Herce nous plonge dans cette ambiance méditative, ces confrontations de lumière et d’obscurité, où l’homme semble de trop, et ce faisant nous en dit déjà beaucoup. Puis tout à coup, un incident brise la léthargie : la cargaison de blé est imbibée d’eau. Illusion de l’action pour cet équipage sans nom. Pourtant, quand cela intervient, nous sommes déjà partis dans une irréalité, habités par le rituel extatique qu’est l’avancement/stagnation de ce cargo. Nous avons déjà accepté l’inéluctabilité des choses, comme quand on allait se confronter à nos peurs dans les fêtes foraines jusqu’à cette paralysie qui nous faisait dire que plus rien n’a d’importance.
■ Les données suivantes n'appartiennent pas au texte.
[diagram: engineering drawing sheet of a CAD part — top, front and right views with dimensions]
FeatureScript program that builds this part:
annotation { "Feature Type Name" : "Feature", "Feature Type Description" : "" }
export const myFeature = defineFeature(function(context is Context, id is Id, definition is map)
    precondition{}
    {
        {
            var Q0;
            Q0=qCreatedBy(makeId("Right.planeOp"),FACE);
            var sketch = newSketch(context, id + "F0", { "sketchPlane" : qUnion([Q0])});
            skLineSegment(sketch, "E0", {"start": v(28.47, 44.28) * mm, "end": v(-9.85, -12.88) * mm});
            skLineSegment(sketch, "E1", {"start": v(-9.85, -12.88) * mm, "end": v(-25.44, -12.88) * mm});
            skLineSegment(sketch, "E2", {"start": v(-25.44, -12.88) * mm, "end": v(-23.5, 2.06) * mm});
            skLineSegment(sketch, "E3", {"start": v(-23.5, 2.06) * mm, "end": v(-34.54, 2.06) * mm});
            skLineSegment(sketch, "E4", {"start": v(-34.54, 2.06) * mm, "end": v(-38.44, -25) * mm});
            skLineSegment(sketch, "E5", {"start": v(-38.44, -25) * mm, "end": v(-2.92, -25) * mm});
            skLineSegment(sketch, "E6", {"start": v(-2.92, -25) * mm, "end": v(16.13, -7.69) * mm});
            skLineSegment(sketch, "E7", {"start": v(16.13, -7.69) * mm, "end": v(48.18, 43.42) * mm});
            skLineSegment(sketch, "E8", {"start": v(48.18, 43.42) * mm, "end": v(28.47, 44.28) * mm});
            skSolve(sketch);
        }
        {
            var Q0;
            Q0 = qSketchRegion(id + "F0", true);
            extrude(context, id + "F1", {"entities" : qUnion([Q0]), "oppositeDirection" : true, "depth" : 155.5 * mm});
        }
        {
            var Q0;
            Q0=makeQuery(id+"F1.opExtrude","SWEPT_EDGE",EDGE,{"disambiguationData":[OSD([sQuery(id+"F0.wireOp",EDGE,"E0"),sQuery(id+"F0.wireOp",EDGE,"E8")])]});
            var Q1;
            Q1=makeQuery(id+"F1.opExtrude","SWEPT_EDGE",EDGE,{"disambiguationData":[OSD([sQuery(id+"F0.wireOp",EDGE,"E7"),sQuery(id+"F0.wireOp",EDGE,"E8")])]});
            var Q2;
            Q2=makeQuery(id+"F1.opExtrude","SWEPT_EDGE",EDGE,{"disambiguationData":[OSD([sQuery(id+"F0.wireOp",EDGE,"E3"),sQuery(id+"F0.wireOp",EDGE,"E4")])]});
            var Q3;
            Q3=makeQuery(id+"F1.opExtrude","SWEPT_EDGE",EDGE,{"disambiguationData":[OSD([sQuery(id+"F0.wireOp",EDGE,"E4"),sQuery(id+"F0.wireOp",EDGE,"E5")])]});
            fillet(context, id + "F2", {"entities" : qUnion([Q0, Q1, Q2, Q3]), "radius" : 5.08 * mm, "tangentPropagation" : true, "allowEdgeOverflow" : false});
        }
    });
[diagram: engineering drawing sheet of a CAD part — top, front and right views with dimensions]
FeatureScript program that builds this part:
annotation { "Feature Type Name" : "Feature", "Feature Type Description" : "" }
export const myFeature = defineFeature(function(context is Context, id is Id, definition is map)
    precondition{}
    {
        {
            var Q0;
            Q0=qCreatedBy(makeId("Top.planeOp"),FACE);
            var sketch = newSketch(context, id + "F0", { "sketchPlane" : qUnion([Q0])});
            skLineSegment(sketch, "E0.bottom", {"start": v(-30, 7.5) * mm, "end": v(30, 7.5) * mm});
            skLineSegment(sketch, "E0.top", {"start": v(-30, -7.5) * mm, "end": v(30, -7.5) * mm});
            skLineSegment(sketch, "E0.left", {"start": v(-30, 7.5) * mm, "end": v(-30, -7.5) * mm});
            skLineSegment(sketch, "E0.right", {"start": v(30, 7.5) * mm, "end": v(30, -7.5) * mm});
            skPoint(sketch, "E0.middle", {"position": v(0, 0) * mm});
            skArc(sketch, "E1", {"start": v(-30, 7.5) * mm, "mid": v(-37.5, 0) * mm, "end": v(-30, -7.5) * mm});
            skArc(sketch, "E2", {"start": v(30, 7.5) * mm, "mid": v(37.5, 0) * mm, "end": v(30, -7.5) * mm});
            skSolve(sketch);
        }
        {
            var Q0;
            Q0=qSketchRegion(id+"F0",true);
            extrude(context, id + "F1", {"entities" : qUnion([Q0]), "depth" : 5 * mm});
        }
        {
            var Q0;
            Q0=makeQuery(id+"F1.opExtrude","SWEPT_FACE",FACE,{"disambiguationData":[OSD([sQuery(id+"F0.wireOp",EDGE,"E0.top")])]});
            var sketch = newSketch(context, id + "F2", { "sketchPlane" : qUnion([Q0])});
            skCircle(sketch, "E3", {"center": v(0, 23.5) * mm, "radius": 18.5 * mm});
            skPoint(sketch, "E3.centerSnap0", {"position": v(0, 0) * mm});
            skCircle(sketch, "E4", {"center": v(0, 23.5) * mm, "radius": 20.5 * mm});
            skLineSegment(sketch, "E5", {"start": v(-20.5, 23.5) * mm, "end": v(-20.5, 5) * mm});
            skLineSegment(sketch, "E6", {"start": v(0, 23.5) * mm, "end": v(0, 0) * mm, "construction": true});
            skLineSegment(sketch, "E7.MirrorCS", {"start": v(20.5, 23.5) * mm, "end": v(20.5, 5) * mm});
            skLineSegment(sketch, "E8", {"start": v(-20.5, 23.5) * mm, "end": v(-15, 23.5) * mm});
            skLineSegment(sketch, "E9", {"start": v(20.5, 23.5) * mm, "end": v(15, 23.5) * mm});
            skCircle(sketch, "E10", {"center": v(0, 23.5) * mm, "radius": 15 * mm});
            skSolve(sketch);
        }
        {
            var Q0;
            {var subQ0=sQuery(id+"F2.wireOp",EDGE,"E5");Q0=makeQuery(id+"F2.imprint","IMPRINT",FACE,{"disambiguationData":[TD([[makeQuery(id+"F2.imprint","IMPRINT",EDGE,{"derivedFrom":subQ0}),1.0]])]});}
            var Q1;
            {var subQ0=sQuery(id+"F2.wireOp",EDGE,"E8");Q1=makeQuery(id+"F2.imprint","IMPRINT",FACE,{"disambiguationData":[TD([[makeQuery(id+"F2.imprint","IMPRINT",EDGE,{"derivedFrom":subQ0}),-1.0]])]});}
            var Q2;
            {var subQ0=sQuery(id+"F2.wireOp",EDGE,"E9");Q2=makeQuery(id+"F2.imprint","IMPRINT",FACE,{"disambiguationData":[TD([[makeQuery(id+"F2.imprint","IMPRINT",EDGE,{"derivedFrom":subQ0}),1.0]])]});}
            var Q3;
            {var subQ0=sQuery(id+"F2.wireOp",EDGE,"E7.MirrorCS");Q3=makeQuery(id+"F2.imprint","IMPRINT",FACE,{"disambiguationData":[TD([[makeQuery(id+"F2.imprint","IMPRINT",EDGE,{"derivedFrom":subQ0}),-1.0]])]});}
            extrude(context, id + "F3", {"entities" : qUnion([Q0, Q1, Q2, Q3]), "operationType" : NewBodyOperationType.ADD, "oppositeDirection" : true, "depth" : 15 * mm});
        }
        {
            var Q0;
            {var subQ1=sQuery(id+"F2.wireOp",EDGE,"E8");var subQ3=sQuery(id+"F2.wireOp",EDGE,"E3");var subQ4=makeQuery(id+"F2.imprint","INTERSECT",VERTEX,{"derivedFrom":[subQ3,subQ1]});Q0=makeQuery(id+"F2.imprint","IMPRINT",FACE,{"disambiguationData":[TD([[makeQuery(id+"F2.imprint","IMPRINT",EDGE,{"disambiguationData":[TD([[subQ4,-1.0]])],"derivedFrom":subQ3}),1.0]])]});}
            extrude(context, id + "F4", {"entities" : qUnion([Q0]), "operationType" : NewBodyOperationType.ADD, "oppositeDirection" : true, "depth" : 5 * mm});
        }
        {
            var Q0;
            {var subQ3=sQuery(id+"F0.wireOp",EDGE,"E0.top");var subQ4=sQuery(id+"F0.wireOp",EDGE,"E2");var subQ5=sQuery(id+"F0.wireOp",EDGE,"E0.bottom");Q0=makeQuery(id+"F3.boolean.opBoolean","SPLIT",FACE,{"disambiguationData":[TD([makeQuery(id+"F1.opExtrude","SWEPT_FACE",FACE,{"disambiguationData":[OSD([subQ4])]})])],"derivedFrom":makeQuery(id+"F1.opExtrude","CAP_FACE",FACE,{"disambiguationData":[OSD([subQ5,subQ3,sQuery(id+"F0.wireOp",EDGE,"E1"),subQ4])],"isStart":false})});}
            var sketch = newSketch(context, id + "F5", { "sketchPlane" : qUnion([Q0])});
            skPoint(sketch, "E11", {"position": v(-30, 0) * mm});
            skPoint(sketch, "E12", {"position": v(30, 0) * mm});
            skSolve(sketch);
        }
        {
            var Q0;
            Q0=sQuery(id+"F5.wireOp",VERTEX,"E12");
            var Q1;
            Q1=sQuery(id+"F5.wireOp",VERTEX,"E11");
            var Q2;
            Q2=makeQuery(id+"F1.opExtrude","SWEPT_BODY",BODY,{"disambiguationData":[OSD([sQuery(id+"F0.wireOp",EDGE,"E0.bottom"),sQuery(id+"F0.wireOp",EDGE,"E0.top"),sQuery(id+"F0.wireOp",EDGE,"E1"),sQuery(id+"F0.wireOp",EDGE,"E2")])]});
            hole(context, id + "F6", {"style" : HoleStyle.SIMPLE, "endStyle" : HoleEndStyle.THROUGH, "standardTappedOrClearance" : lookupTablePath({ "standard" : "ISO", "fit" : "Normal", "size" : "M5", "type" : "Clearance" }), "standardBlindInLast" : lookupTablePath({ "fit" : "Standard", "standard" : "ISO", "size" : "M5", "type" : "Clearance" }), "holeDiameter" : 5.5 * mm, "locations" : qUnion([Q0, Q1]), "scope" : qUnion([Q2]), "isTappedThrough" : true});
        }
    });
Mais attention Dead Slow Ahead n’est pas une expérience sensorielle désagréable ou désabusée, bien au contraire, il s’en dégage aussi une plénitude, l’impression de vivre quelque chose d’unique et fantastique. Juste la jouissance de se couper de notre quotidien pendant un peu plus d’une heure comme seul le cinéma peut le permettre. Nous avons parcouru les matières, les espaces vides, les couloirs sombres, l’infiniment petit comme l’infiniment grand, jusqu’à essayer de trouver le cœur de ce cargo, là où se trouvent ses entrailles, comme dans un puzzle cosmique.
Avec ce brillant exercice, monté à partir de plus de 200 heures de rushes récoltées sur deux mois et demi, Mauro Herce a raflé pas mal de prix en festivals. Ce voyage hypnotique dans un infini aux allures de dystopie combine en effet peinture (un plan renvoie même aux natures mortes), musique, architecture, photographie et arts plastiques pour une essai visuel qui se rapproche de l’art total. Éloge de la technologie ou critique du capitalisme ? Toute interprétation socio-politique est en revanche vouée à l’échec. Dead Slow Ahead nous laisse face à la force métaphysique du silence et du vide, en l’orchestrant jusqu’à créer sa symphonie de l’indicible.